Problem details:
Set down, unchanged, the rows from the first line through the line containing "Bei Problemen mit dem Bescheid", including both of those lines.

§ §

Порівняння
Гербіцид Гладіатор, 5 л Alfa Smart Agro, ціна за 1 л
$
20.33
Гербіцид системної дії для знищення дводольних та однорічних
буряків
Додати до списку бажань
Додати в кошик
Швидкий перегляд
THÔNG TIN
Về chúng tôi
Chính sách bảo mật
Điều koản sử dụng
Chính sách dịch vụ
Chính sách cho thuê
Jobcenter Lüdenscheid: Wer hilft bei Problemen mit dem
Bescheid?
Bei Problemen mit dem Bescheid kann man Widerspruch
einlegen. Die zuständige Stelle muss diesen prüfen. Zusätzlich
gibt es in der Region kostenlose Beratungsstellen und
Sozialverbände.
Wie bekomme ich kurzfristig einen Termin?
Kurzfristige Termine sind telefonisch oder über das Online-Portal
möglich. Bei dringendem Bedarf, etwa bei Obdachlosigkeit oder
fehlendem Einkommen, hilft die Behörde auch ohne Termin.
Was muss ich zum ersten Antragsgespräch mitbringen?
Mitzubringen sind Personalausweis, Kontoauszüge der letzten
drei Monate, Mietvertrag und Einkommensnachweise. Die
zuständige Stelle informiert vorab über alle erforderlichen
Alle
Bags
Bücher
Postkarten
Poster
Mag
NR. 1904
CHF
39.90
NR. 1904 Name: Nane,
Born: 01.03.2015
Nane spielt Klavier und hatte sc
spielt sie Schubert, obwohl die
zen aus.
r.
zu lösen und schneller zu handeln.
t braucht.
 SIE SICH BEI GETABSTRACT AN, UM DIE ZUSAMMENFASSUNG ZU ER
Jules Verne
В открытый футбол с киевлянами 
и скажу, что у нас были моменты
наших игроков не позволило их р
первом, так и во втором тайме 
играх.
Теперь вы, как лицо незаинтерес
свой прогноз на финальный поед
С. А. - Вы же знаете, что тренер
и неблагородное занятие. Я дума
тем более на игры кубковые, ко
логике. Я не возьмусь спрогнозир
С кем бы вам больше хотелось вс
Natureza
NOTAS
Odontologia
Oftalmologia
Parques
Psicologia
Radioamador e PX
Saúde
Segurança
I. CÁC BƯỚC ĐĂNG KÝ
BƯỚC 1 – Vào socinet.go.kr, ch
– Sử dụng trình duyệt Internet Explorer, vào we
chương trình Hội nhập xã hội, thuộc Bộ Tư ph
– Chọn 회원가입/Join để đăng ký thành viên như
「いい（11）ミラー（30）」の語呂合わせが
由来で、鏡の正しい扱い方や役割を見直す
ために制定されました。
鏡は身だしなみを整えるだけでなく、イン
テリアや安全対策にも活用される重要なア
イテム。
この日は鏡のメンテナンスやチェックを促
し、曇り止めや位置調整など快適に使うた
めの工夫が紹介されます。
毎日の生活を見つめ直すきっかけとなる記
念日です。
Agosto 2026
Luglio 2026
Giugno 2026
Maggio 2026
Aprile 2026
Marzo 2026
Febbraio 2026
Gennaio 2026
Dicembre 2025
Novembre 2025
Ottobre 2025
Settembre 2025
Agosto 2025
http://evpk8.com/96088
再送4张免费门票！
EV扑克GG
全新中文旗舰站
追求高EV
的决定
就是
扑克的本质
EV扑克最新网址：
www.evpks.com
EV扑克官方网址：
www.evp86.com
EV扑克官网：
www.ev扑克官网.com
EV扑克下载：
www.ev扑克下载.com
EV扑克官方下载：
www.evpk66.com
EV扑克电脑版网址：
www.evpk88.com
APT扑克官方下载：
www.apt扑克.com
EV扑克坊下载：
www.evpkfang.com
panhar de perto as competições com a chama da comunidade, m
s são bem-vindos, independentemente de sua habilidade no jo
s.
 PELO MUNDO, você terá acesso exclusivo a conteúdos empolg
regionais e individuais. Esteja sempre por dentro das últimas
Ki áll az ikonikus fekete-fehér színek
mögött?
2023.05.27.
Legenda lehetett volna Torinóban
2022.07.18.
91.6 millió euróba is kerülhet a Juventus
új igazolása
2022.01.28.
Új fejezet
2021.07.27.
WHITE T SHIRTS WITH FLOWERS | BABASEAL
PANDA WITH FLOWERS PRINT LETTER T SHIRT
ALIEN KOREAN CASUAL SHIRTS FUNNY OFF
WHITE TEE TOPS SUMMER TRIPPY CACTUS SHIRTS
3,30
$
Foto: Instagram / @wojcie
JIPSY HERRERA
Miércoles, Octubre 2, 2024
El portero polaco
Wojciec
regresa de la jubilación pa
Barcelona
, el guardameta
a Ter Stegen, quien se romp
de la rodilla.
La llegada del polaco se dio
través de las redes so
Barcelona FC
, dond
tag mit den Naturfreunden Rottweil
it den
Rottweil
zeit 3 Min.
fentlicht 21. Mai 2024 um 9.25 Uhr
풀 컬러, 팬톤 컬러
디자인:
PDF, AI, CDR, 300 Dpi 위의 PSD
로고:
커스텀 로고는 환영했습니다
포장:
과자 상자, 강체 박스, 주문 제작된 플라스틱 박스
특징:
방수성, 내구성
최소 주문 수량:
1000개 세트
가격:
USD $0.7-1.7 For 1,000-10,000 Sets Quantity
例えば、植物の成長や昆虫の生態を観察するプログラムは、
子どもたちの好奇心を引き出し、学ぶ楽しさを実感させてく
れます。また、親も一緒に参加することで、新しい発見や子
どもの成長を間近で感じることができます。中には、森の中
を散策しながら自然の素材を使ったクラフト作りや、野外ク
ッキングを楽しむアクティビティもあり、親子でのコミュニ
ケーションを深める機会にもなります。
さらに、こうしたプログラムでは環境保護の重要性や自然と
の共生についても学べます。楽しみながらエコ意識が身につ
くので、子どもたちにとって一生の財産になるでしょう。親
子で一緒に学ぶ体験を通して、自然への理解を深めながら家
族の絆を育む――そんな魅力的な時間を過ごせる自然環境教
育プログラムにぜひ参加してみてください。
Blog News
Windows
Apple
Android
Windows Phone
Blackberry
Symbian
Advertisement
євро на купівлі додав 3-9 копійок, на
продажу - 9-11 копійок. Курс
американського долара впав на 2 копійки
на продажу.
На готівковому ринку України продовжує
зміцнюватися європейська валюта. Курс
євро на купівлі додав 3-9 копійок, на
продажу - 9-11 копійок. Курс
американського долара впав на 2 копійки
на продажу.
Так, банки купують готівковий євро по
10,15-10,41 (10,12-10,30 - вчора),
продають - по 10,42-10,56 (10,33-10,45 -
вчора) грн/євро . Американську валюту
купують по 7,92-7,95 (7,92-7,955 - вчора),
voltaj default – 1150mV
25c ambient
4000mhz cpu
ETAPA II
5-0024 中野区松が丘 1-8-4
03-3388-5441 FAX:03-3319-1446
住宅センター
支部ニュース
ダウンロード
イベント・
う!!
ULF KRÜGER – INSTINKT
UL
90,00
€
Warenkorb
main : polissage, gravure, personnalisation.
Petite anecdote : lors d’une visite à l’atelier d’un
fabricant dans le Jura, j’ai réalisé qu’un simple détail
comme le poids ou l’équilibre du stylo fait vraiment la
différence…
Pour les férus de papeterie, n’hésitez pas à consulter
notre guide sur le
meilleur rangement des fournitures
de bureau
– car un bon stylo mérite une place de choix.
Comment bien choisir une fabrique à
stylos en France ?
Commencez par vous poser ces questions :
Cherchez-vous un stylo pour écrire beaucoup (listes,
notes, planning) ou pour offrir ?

§ §

The completed task:
Порівняння
Гербіцид Гладіатор, 5 л Alfa Smart Agro, ціна за 1 л
$
20.33
Гербіцид системної дії для знищення дводольних та однорічних
буряків
Додати до списку бажань
Додати в кошик
Швидкий перегляд
THÔNG TIN
Về chúng tôi
Chính sách bảo mật
Điều koản sử dụng
Chính sách dịch vụ
Chính sách cho thuê
Jobcenter Lüdenscheid: Wer hilft bei Problemen mit dem
Bescheid?
Bei Problemen mit dem Bescheid kann man Widerspruch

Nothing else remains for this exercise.